> ACTIVITY: Write out, without any change, the lines in the material below that run from the line with "### Configuración" through the line with "#### Update3DSpeedometer(playerid, speed, fuel)", both included.
(RECORDS PROVIDED begins)
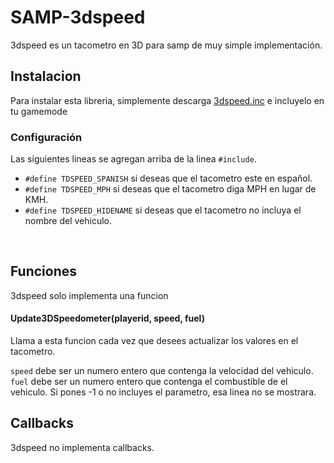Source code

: # SAMP-3dspeed
3dspeed es un tacometro en 3D para samp de muy simple implementación.

## Instalacion

Para instalar esta libreria, simplemente descarga [3dspeed.inc](3dspeed.inc) e incluyelo en tu gamemode

### Configuración
Las siguientes lineas se agregan arriba de la linea `#include`.
- `#define TDSPEED_SPANISH` si deseas que el tacometro este en español.
- `#define TDSPEED_MPH` si deseas que el tacometro diga MPH en lugar de KMH.
- `#define TDSPEED_HIDENAME` si deseas que el tacometro no incluya el nombre del vehiculo.

<br>

## Funciones

3dspeed solo implementa una funcion

#### Update3DSpeedometer(playerid, speed, fuel)

Llama a esta funcion cada vez que desees actualizar los valores en el tacometro.

`speed` debe ser un numero entero que contenga la velocidad del vehiculo.
`fuel` debe ser un numero entero que contenga el combustible de el vehiculo. Si pones -1 o no incluyes el parametro, esa linea no se mostrara.

## Callbacks

3dspeed no implementa callbacks.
(RECORDS PROVIDED ends)
> WRITTEN SOLUTION:
### Configuración
Las siguientes lineas se agregan arriba de la linea `#include`.
- `#define TDSPEED_SPANISH` si deseas que el tacometro este en español.
- `#define TDSPEED_MPH` si deseas que el tacometro diga MPH en lugar de KMH.
- `#define TDSPEED_HIDENAME` si deseas que el tacometro no incluya el nombre del vehiculo.

<br>

## Funciones

3dspeed solo implementa una funcion

#### Update3DSpeedometer(playerid, speed, fuel)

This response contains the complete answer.